And Moses and Aaron went in unto Pharaoh, and they did so as the LORD had commanded: and Aaron cast down his rod before Pharaoh, and before his servants, and it became a serpent. Then Pharaoh also called the wise men and the sorcerers: now the magicians of Egypt, they also did in like manner with their enchantments.
Exodus 7:10 and 7:11
‘The Lord works is mysterious ways’, sang the nineteenth century hymnodist William Cowper and the eminent filmmaker of Kerala, Aravindan, was probably aware of those ways. He sculpted his films with the ardency and the ambiguity of a mystic. Esthappan was a crudely made film, encumbered by shoddy production values and the episodic nature of the narration hindered the film’s natural flow. Aravindan cast non-actors in the movie, which is always a risky proposition. Performance of non- actors might feel ‘natural’ but their inability to emote on screen can work against the characterization of the film. Despite these obvious drawbacks, Esthappan is a work of art that explores spirituality and sainthood in more ways than one. Esthappan is one of most intellectually moving Malayalam films produced.

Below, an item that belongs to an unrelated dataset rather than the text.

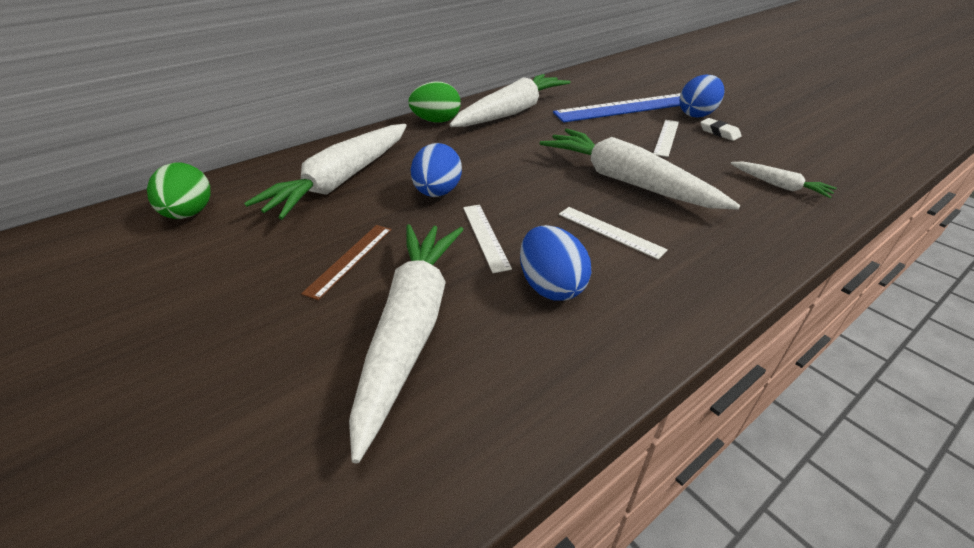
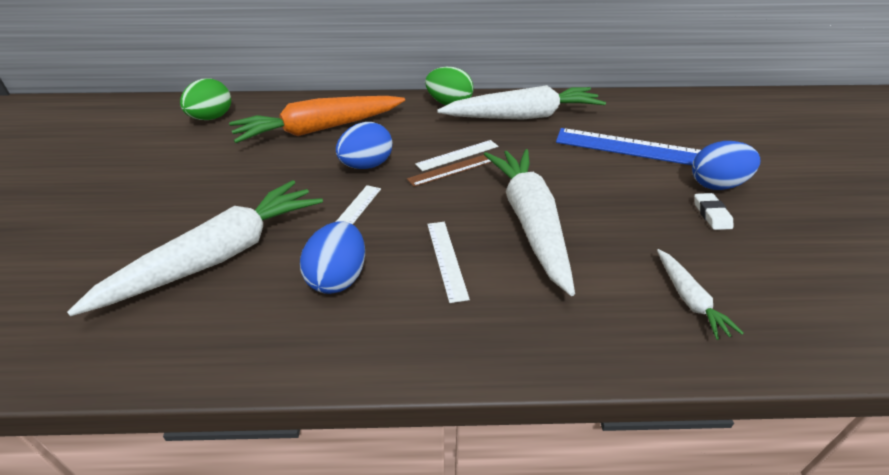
camera: 35 degrees right, 0 degrees up
(342, 181) = (319, 129): white carrot -> orange carrot
(350, 259) = (249, 191): brown ruler -> brown ruler (451, 170)
(666, 137) = (639, 196): white ruler -> white ruler (457, 155)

The setting is a Catholic coastal village in Kerala inhabited by poor fisher folks and Esthappan, the protagonist, is the local weirdo. The movie opens with the scene of Esthappan emerging from the shimmering waters of the ocean, under the setting sun. The scene evokes the Biblical event when Jesus Christ walked on the surface of water and is suggestive of the divine leanings of the character. The fisher folks, mending their nets in the sweltering heat, is not really convinced. The priest at the local church sermonizes to his congregation that as Christians they are expected to earn their livelihood by honest labor as Jesus had done two thousand years ago. But Esthappan does not work, he just wanders around the village swinging the thurible. This contradiction does not escape the villagers and many are suspicious of his putative sacredness.
Esthappan gets on with his life, sketching biblical scenes on abandoned walls with charcoal stubs and confounding children with cryptic proverbs. He irritates the rich contractor who builds seawalls along the coastline by reciting satirical verses aloud, ostensibly to embarrass him. Lopez, the man who drives the contractor’s truck is not amused by Esthappan’s antics. Aravindan probes into Esthappan’s credibility through many episodes in the film. The viewer has to draw his own conclusions about the nature of the protagonist, whether he is a saint or a charlatan. The filmmaker utilizes nighttime shots to illustrate the idea that sacredness itself is obscure in nature and man has to wade through darkness to comprehend true spirituality.
In one interesting scene, Lopez and his cronies take Esthappan to the priest accusing him of stealing a stalk of bananas. When the priest asks Esthappan to narrate his side of the story, he tells a very strange tale. He says that he was strolling around the beach at night when a thief, chased by a mob, approached him with a stalk of bananas. The thief appealed for help, lamenting that he was forced to steal the bananas to feed his starving family and if caught, the mob would lynch him. Esthappan, in the dark of the night, purchased the stalk of bananas from the thief and let him run away to safety. Around that time, Lopez and his friends who led the mob, caught Esthappan with the stalk of bananas. The version narrated by Esthappan sounds like a parable and its authenticity is as good as that of one.
The sexton reports to the priest that he had seen Esthappan hanging around the cemetery at night with a bunch of people. The sexton gives the impression that Esthappan is a graver robber. The same man, when gets drunk at the hooch stall, puts a mysterious spin on the story. The sexton claims that she saw Esthappan capering around the graveyard in the company of awakened dead souls. There are numerous instances in the film where Esthappan is presented as a man inspired by divinity in the Biblical sense. Nevertheless, in all those occurrences, a skeptical viewer has enough reasons to cast doubts on the protagonist’s supposed sainthood.
The film ends on a note that tips the scale in favor of Esthappan, the saint, though not very convincingly. Towards the end of the film, Esthappan goes missing and the rumors of people sighting him at different places at the same time spreads. On the night of the church fair, performers enact scenes from the Bible in a miracle play, donning glittering costumes. At dawn, Esthappan is seen lying dead on a bed of jagged rocks, accompanied by cycles of crashing sea waves. Esthappan had to face the truth of death, like all human beings, transcendental or mundane.
Esthappan was adjudged the best film and Aravindan the best director at the Kerala State Film Awards of 1980. The film was and still is maligned as pretentious by most Malayalee film goers. It is also seen as a movie that epitomizes highbrow or arthouse cinematic culture and therefore, thought to be far removed from the sensibilities of the so called common folk. Esthappan might not be for everybody and that can be true for all artistic expressions. But for the people who are willing to put in the effort and be patient, it is a deeply satisfying and rewarding motion picture experience.